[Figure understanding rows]

☆ ☆ ☆ ☆ ☆ ☆ ☆

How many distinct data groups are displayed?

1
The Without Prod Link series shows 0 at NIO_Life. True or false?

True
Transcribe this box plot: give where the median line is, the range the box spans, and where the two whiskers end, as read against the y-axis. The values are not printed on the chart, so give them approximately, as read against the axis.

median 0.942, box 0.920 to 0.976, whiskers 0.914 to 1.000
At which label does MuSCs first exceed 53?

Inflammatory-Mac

☆ ☆ ☆ ☆ ☆ ☆ ☆

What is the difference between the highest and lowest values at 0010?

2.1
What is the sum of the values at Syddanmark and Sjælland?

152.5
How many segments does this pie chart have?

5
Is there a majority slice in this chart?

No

☆ ☆ ☆ ☆ ☆ ☆ ☆

__EXERCISE GOAL__.
Can you print the lines verbatim, starting at the line that contains "median 0.942, box" and ending at the line that contains "Inflammatory-Mac", with both of those lines included?

__RESPONSE TO THE TASK__.
median 0.942, box 0.920 to 0.976, whiskers 0.914 to 1.000
At which label does MuSCs first exceed 53?

Inflammatory-Mac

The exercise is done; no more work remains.